Before we do anything, we need to find the cofinality of \(\textrm{四}_2(0)+\textrm{四}_1(\textrm{四}_2(0))\). It satisfies rule Rule 2 with \((a, b) = (\textrm{四}_2(0), \textrm{四}_1(\textrm{四}_2(0)))\). Therefore \(\textrm{dom}(\textrm{四}_2(0)+\textrm{四}_1(\textrm{四}_2(0))) = \textrm{dom}(\textrm{四}_1(\textrm{四}_2(0)))\). \(\textrm{四}_1(\textrm{四}_2(0))\) satisfies rule 3 with \((a, b) = (1, \textrm{四}_2(0))\), so we have to find \(\textrm{dom}(\textrm{四}_2(0))\). This satisfies rule 3 with \((a, b) = (2, 0)\), so \(\textrm{dom}(\textrm{四}_2(0)) = \textrm{四}_2(0)\). Since \(\textrm{dom}(\textrm{四}_2(0))\) is neither \(0\) or \(\$1\), \(\textrm{dom}(\textrm{四}_1(\textrm{四}_2(0))) = \textrm{四}_2(0)\). We have \(\textrm{dom}(\textrm{四}_2(0)+\textrm{四}_1(\textrm{四}_2(0))) = \textrm{四}_2(0)\).
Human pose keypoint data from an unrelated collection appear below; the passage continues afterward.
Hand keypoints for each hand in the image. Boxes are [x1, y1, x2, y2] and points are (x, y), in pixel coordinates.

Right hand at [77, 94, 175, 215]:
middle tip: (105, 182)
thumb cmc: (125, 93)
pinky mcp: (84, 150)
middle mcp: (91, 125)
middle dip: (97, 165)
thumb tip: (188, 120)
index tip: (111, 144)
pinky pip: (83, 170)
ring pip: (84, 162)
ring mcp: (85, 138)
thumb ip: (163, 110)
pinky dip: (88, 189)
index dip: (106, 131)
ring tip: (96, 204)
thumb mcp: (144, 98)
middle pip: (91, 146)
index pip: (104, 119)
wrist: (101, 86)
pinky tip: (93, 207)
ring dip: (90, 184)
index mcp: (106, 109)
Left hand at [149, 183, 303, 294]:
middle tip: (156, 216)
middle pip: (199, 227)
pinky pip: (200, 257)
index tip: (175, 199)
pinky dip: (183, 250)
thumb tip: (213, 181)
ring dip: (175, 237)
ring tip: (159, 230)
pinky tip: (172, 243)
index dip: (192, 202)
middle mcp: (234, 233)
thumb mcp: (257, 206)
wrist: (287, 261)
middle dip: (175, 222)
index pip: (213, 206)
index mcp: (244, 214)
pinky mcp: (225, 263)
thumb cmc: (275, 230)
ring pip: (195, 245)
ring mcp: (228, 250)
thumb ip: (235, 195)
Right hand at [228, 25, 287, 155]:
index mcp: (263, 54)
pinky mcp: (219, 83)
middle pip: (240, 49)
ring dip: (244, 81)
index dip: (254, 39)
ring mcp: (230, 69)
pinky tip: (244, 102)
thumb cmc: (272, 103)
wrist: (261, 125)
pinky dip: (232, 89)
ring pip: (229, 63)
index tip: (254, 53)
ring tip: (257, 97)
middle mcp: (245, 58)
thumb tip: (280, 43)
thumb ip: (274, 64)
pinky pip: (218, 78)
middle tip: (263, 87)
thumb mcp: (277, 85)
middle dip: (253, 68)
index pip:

Now that we have cofinality of \(\textrm{四}_2(0)+\textrm{四}_1(\textrm{四}_2(0))\), we can calculate the fundamental sequence. It satisfies rule 3 with \((a_1, a_2) = (\textrm{四}_2(0), \textrm{四}_1(\textrm{四}_2(0)))\). We need to now calculate the fundamental sequence for \(\textrm{四}_1(\textrm{四}_2(0))\). It satisfies rule 2 with \((a, b) = (1, \textrm{四}_2(0))\). So, we need to calculate the cofinality of \(\textrm{四}_2(0)\), which we already know is \(\textrm{四}_2(0)\), which is neither \(0\) or \(\$1\). \(\textrm{dom}(\textrm{四}_2(0)) < \textrm{四}_2(0)+\textrm{四}_1(\textrm{四}_2(0))\), so \((\textrm{四}_1(\textrm{四}_2(0)))[Y] = \textrm{四}_1((\textrm{四}_2(0))[Y])\).
Let's find the fundamental sequence for \(\textrm{四}_2(0)\) now. It satisfies rule 2, with \((a, b) = (2, 0)\). \(\textrm{dom}(0) = 0\), therefore we need to find \(\textrm{dom}(2)\). We already know that this equals \(1\), and therefore \(\textrm{四}_2(0)[Y] = Y\), and therefore \(X[Y] = \textrm{四}_1(Y)\).